ツェッペリンとパープルのチョイスが渋すぎる。
…ホントにこれが人生の5枚ですかぁ? 通ぶってるんじゃないですか?などと言ってみたくなったり(笑)

【稲葉浩志が選ぶ5枚】

◆アイアン・メイデン「鋼鉄の処女」
◆ジェフ・ベック「ワイアード」
◆クイーン「シアー・ハート・アタック」
◆レッド・ツェッペリン「永遠の詩(狂熱のライヴ)」
◆エアロスミス「ロックス」

ヴォーカルなのにジェフ・ベックというのが謎ですが、ギターのメロディを全部歌えるほどハマったそうです。
学生時代にコピー・バンドをやっていたラウドネスがないのが意外でしたが、その辺はオシャレ系である雑誌のイメージを意識したんですかね(笑)。

ちなみにこの号には、その稲葉浩志と共演したスラッシュのインタビューも見開き2ページだけですが載っているし、「ゾンビ解体新書」と題した4ページのロブ・ゾンビの分析記事、さらになんと8ページにおよぶレミー(MOTORHEAD)へのインタビューまで掲載されており、幅広いHR/HMファンにとって楽しめる号になっている。

レミーのインタビューは「BURRN!」でも毎回クールなのですが、ここでもクールな話をたくさん聞くことができる。
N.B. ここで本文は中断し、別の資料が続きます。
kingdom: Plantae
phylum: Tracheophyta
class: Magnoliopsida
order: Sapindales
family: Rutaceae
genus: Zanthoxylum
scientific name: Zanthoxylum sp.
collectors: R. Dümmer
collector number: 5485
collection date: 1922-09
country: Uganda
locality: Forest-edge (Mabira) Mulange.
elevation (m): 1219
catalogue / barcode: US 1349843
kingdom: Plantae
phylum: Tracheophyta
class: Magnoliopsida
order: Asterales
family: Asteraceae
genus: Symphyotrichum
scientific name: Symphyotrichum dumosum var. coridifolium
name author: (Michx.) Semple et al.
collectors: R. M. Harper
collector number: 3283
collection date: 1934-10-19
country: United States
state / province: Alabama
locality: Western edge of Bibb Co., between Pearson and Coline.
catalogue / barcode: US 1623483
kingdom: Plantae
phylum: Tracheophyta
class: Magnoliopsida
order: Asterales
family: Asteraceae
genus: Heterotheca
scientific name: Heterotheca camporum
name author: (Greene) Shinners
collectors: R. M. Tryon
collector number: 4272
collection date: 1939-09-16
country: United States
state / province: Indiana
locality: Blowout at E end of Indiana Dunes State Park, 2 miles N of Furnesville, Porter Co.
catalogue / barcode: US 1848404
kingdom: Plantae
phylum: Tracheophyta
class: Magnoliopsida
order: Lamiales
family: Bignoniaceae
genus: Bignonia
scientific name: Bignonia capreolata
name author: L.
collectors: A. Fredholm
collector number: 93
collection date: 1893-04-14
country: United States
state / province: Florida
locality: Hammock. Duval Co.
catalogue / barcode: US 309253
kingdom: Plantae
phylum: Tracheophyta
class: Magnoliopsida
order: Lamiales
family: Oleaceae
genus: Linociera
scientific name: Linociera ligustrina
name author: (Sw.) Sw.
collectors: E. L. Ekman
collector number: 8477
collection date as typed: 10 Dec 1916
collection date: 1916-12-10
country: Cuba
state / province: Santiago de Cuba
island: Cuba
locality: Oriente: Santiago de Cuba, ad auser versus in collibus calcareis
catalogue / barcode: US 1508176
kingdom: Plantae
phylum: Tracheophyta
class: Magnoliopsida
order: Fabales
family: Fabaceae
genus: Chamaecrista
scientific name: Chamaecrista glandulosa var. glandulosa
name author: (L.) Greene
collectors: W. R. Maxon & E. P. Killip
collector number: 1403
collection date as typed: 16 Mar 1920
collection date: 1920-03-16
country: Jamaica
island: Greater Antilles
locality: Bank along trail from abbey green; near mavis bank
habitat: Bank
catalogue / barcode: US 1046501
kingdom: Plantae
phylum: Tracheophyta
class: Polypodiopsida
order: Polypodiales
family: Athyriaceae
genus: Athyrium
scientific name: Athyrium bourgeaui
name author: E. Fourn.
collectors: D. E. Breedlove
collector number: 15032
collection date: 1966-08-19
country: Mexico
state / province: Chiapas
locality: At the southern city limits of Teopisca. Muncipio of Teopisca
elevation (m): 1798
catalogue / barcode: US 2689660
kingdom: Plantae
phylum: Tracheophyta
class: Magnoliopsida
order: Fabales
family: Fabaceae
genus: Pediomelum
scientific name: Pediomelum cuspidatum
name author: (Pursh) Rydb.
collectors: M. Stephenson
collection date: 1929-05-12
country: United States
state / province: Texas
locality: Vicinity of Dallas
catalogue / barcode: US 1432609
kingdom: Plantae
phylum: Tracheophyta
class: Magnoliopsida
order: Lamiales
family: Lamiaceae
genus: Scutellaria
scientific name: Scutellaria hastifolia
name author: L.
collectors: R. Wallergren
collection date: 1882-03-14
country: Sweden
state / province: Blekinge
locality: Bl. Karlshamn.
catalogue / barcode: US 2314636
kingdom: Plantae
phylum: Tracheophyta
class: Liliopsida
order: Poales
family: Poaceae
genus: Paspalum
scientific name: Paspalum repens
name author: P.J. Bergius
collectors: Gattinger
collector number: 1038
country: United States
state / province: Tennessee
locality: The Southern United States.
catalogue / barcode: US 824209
セックス・ピストルズのシド・ヴィシャス(B)がレミーをクラブで捕まえてはベースのレッスンを頼んでいた、なんて話も興味深いが、その件について「芸術的才能がなかったんだろう」とバッサリ斬り捨てているあたりもまた痛快。

その他、クロマニヨンズやU2などの記事も載っており、これくらいのアーティストならHR/HMファンの中にも好き、って人は結構いるんじゃないでしょうか(私もU2は好きです)。
3連休の暇つぶしには悪くない一冊でした。